INSTRUCTIONS FOR THE TASK: Only one thing is required: the number of lines in the entries below that contain "Bottom".

Image and design file data
·····
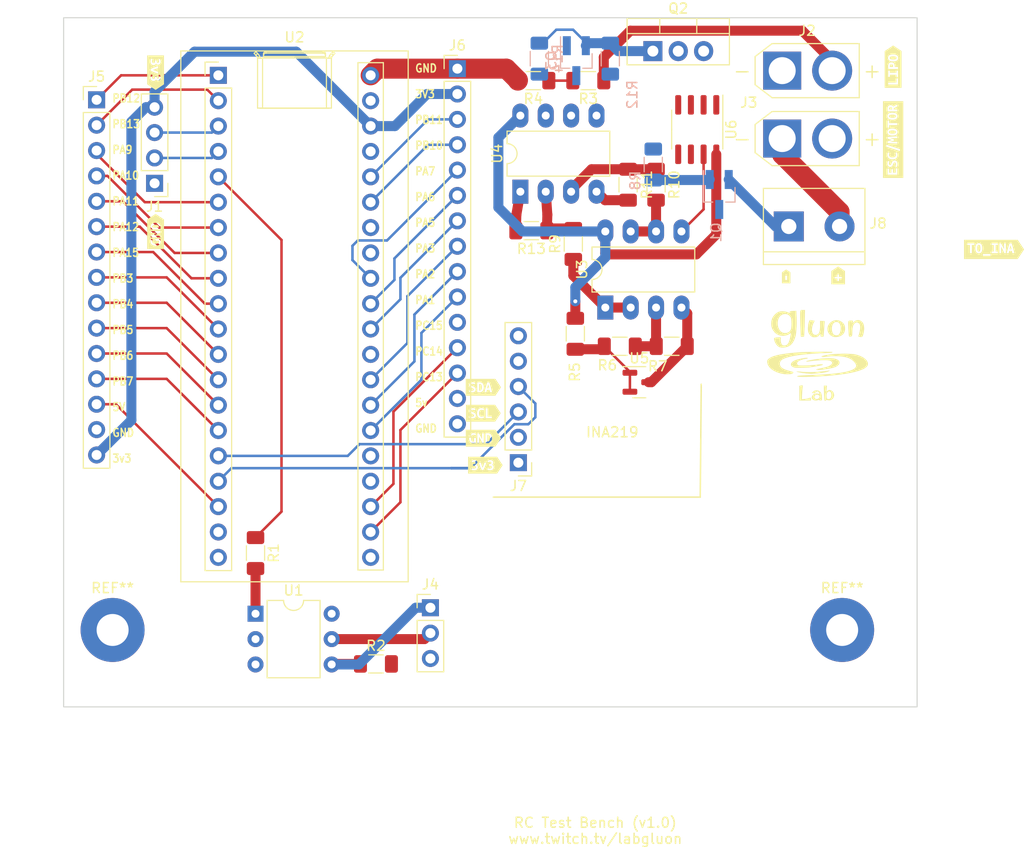
<source format=kicad_pcb>
(kicad_pcb (version 20211014) (generator pcbnew)

  (general
    (thickness 1.6)
  )

  (paper "A4")
  (layers
    (0 "F.Cu" signal)
    (31 "B.Cu" signal)
    (32 "B.Adhes" user "B.Adhesive")
    (33 "F.Adhes" user "F.Adhesive")
    (34 "B.Paste" user)
    (35 "F.Paste" user)
    (36 "B.SilkS" user "B.Silkscreen")
    (37 "F.SilkS" user "F.Silkscreen")
    (38 "B.Mask" user)
    (39 "F.Mask" user)
    (40 "Dwgs.User" user "User.Drawings")
    (41 "Cmts.User" user "User.Comments")
    (42 "Eco1.User" user "User.Eco1")
    (43 "Eco2.User" user "User.Eco2")
    (44 "Edge.Cuts" user)
    (45 "Margin" user)
    (46 "B.CrtYd" user "B.Courtyard")
    (47 "F.CrtYd" user "F.Courtyard")
    (48 "B.Fab" user)
    (49 "F.Fab" user)
    (50 "User.1" user)
    (51 "User.2" user)
    (52 "User.3" user)
    (53 "User.4" user)
    (54 "User.5" user)
    (55 "User.6" user)
    (56 "User.7" user)
    (57 "User.8" user)
    (58 "User.9" user)
  )

  (setup
    (stackup
      (layer "F.SilkS" (type "Top Silk Screen") (color "White"))
      (layer "F.Paste" (type "Top Solder Paste"))
      (layer "F.Mask" (type "Top Solder Mask") (color "Purple") (thickness 0.01))
      (layer "F.Cu" (type "copper") (thickness 0.035))
      (layer "dielectric 1" (type "core") (thickness 1.51) (material "FR4") (epsilon_r 4.5) (loss_tangent 0.02))
      (layer "B.Cu" (type "copper") (thickness 0.035))
      (layer "B.Mask" (type "Bottom Solder Mask") (thickness 0.01))
      (layer "B.Paste" (type "Bottom Solder Paste"))
      (layer "B.SilkS" (type "Bottom Silk Screen"))
      (copper_finish "None")
      (dielectric_constraints no)
    )
    (pad_to_mask_clearance 0)
    (pcbplotparams
      (layerselection 0x00010fc_ffffffff)
      (disableapertmacros false)
      (usegerberextensions false)
      (usegerberattributes true)
      (usegerberadvancedattributes true)
      (creategerberjobfile true)
      (svguseinch false)
      (svgprecision 6)
      (excludeedgelayer true)
      (plotframeref false)
      (viasonmask false)
      (mode 1)
      (useauxorigin false)
      (hpglpennumber 1)
      (hpglpenspeed 20)
      (hpglpendiameter 15.000000)
      (dxfpolygonmode true)
      (dxfimperialunits true)
      (dxfusepcbnewfont true)
      (psnegative false)
      (psa4output false)
      (plotreference true)
      (plotvalue true)
      (plotinvisibletext false)
      (sketchpadsonfab false)
      (subtractmaskfromsilk false)
      (outputformat 1)
      (mirror false)
      (drillshape 0)
      (scaleselection 1)
      (outputdirectory "")
    )
  )

  (net 0 "")
  (net 1 "LIPO_NEG")
  (net 2 "Net-(J1-Pad2)")
  (net 3 "Net-(J1-Pad3)")
  (net 4 "+3V3")
  (net 5 "LIPO_POS")
  (net 6 "V_ESC_N")
  (net 7 "ESC_PWM")
  (net 8 "ESC_5V")
  (net 9 "ESC_GND")
  (net 10 "PB12")
  (net 11 "PB13")
  (net 12 "PA9")
  (net 13 "PA10")
  (net 14 "PA11")
  (net 15 "PA12")
  (net 16 "PA15")
  (net 17 "PB3")
  (net 18 "PB4")
  (net 19 "PB5")
  (net 20 "PB6")
  (net 21 "PB7")
  (net 22 "+5V")
  (net 23 "PB11")
  (net 24 "PB10")
  (net 25 "PA7")
  (net 26 "PA6")
  (net 27 "PA5")
  (net 28 "PA3")
  (net 29 "PA2")
  (net 30 "PA1")
  (net 31 "PC15")
  (net 32 "PC14")
  (net 33 "PC13")
  (net 34 "INA_SCL")
  (net 35 "INA_SDA")
  (net 36 "unconnected-(J7-Pad5)")
  (net 37 "unconnected-(J7-Pad6)")
  (net 38 "Net-(J8-Pad1)")
  (net 39 "LOW_PATH_ACT")
  (net 40 "Net-(Q2-Pad1)")
  (net 41 "Net-(Q2-Pad2)")
  (net 42 "HIGH_PATH_ACT")
  (net 43 "PWM_TO_ESC")
  (net 44 "Net-(R1-Pad2)")
  (net 45 "V_FEEDBACK")
  (net 46 "Net-(R5-Pad2)")
  (net 47 "Net-(R6-Pad2)")
  (net 48 "Net-(R9-Pad1)")
  (net 49 "Net-(R13-Pad1)")
  (net 50 "Net-(R10-Pad1)")
  (net 51 "Net-(R10-Pad2)")
  (net 52 "HIGH_CURRENT_ADC_adap")
  (net 53 "unconnected-(U1-Pad3)")
  (net 54 "unconnected-(U1-Pad6)")
  (net 55 "unconnected-(U2-Pad20)")
  (net 56 "unconnected-(U2-Pad21)")
  (net 57 "unconnected-(U2-Pad37)")
  (net 58 "unconnected-(U4-Pad5)")
  (net 59 "unconnected-(U4-Pad6)")
  (net 60 "unconnected-(U4-Pad7)")
  (net 61 "HIGH_CURRENT_ADC")
  (net 62 "unconnected-(U6-Pad6)")

  (footprint "Connector_AMASS:AMASS_XT30U-F_1x02_P5.0mm_Vertical" (layer "F.Cu") (at 125 55))

  (footprint "MountingHole:MountingHole_3.2mm_M3_Pad" (layer "F.Cu") (at 58 111))

  (footprint "kibuzzard-6356CD97" (layer "F.Cu") (at 136.1 54.6 90))

  (footprint "Resistor_SMD:R_1206_3216Metric_Pad1.30x1.75mm_HandSolder" (layer "F.Cu") (at 72.3 103.3 -90))

  (footprint "kibuzzard-6356CE47" (layer "F.Cu") (at 125.4 75.6 90))

  (footprint "Connector_PinHeader_2.54mm:PinHeader_1x03_P2.54mm_Vertical" (layer "F.Cu") (at 89.8 108.775))

  (footprint "kibuzzard-6356CD66" (layer "F.Cu") (at 95.1 91.8))

  (footprint "Package_SO:SOIC-8_3.9x4.9mm_P1.27mm" (layer "F.Cu") (at 116.5 60.9 -90))

  (footprint "Connector_PinHeader_2.54mm:PinHeader_1x04_P2.54mm_Vertical" (layer "F.Cu") (at 62.2 66.28 180))

  (footprint "TerminalBlock:TerminalBlock_bornier-2_P5.08mm" (layer "F.Cu") (at 125.66 70.6))

  (footprint "kibuzzard-6356CE02" (layer "F.Cu") (at 136.1 61.9 90))

  (footprint "Resistor_SMD:R_1206_3216Metric_Pad1.30x1.75mm_HandSolder" (layer "F.Cu") (at 105.6 56 180))

  (footprint "Resistor_SMD:R_1206_3216Metric_Pad1.30x1.75mm_HandSolder" (layer "F.Cu") (at 109.58 66.42 90))

  (footprint "Resistor_SMD:R_1206_3216Metric_Pad1.30x1.75mm_HandSolder" (layer "F.Cu") (at 100.1 56 180))

  (footprint "kibuzzard-6356CD7C" (layer "F.Cu") (at 95.1 89.3))

  (footprint "Connector_AMASS:AMASS_XT30U-F_1x02_P5.0mm_Vertical" (layer "F.Cu") (at 125 61.8))

  (footprint "kibuzzard-6356CD5A" (layer "F.Cu") (at 62.3 55.2 -90))

  (footprint "kibuzzard-6356CE38" (layer "F.Cu") (at 130.6 75.5 90))

  (footprint "Connector_PinHeader_2.54mm:PinHeader_1x15_P2.54mm_Vertical" (layer "F.Cu") (at 56.4 57.92))

  (footprint "Resistor_SMD:R_1206_3216Metric_Pad1.30x1.75mm_HandSolder" (layer "F.Cu") (at 99.9 71.02 180))

  (footprint "Package_DIP:DIP-8_W7.62mm_LongPads" (layer "F.Cu") (at 98.8 67.12 90))

  (footprint "Connector_PinHeader_2.54mm:PinHeader_1x15_P2.54mm_Vertical" (layer "F.Cu") (at 92.5 54.8))

  (footprint "kibuzzard-6356CD66" (layer "F.Cu") (at 62.3 71.1 90))

  (footprint "Resistor_SMD:R_1206_3216Metric_Pad1.30x1.75mm_HandSolder" (layer "F.Cu") (at 84.35 114.4))

  (footprint "Package_TO_SOT_THT:TO-220-3_Vertical" (layer "F.Cu") (at 112.06 53.045))

  (footprint "Package_TO_SOT_SMD:SOT-23" (layer "F.Cu") (at 110.7 86.195))

  (footprint "Connector_PinHeader_2.54mm:PinHeader_1x06_P2.54mm_Vertical" (layer "F.Cu") (at 98.6 94.25 180))

  (footprint "Resistor_SMD:R_1206_3216Metric_Pad1.30x1.75mm_HandSolder" (layer "F.Cu") (at 108.75 82.595))

  (footprint "Resistor_SMD:R_1206_3216Metric_Pad1.30x1.75mm_HandSolder" (layer "F.Cu") (at 112.38 66.42 -90))

  (footprint "STM32_Blue_Pill:LogoGluon_12mm" (layer "F.Cu") (at 128.5 83.2))

  (footprint "Resistor_SMD:R_1206_3216Metric_Pad1.30x1.75mm_HandSolder" (layer "F.Cu") (at 104.3 81.345 -90))

  (footprint "Package_DIP:DIP-6_W7.62mm" (layer "F.Cu") (at 72.3 109.375))

  (footprint "MountingHole:MountingHole_3.2mm_M3_Pad" (layer "F.Cu") (at 131 111))

  (footprint "kibuzzard-6356CD87" (layer "F.Cu") (at 95.1 86.7))

  (footprint "Resistor_SMD:R_1206_3216Metric_Pad1.30x1.75mm_HandSolder" (layer "F.Cu") (at 113.95 82.595 180))

  (footprint "Package_DIP:DIP-8_W7.62mm_LongPads" (layer "F.Cu") (at 107.3 78.72 90))

  (footprint "STM32_Blue_Pill:YAAJ_BluePill_1b" (layer "F.Cu") (at 68.58 55.47))

  (footprint "kibuzzard-6356CD5A" (layer "F.Cu") (at 95.3 94.5))

  (footprint "Resistor_SMD:R_1206_3216Metric_Pad1.30x1.75mm_HandSolder" (layer "F.Cu") (at 104.1 72.35 90))

  (footprint "kibuzzard-6356CE24" (layer "F.Cu")
    (tedit 6356CE24) (tstamp ce1b776a-5b8d-489e-a6b2-03e94b057f5a)
    (at 146.2 72.9)
    (descr "Converted using: scripting")
    (tags "svg2mod")
    (attr board_only exclude_from_pos_files exclude_from_bom)
    (fp_text reference "kibuzzard-6356CE24" (at 0 -0.96465) (layer "F.SilkS") hide
      (effects (font (size 0.000254 0.000254) (thickness 0.000003)))
      (tstamp f1ae56a0-971e-43a8-948c-d3d5632a95b4)
    )
    (fp_text value "G***" (at 0 0.96465) (layer "F.SilkS") hide
      (effects (font (size 0.000254 0.000254) (thickness 0.000003)))
      (tstamp fb1d1388-ec5d-4aab-a1f6-b66af3968290)
    )
    (fp_poly (pts
        (xy 1.648707 -0.420688)
        (xy 1.619338 -0.315119)
        (xy 1.593938 -0.216694)
        (xy 1.571713 -0.119063)
        (xy 1.551869 -0.017463)
        (xy 1.743957 -0.017463)
        (xy 1.724907 -0.119063)
        (xy 1.703476 -0.216694)
        (xy 1.678076 -0.315119)
        (xy 1.648707 -0.420688)
      ) (layer "F.SilkS") (width 0) (fill solid) (tstamp 1f37c572-1fee-47be-a1ee-c6c8e48fcfec))
    (fp_poly (pts
        (xy -2.675643 -0.964142)
        (xy -1.961268 -0.611188)
        (xy -1.961268 -0.449263)
        (xy -2.220031 -0.449263)
        (xy -1.878718 -0.12065)
        (xy -1.872864 -0.239861)
        (xy -1.855302 -0.343495)
        (xy -1.826033 -0.431552)
        (xy -1.785056 -0.504031)
        (xy -1.7145 -0.57591)
        (xy -1.627717 -0.619037)
        (xy -1.524706 -0.633413)
        (xy -1.418519 -0.619037)
        (xy -1.330678 -0.57591)
        (xy -1.261181 -0.50403
... [45246 chars truncated]
</source>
·····
ANSWER SECTION: 3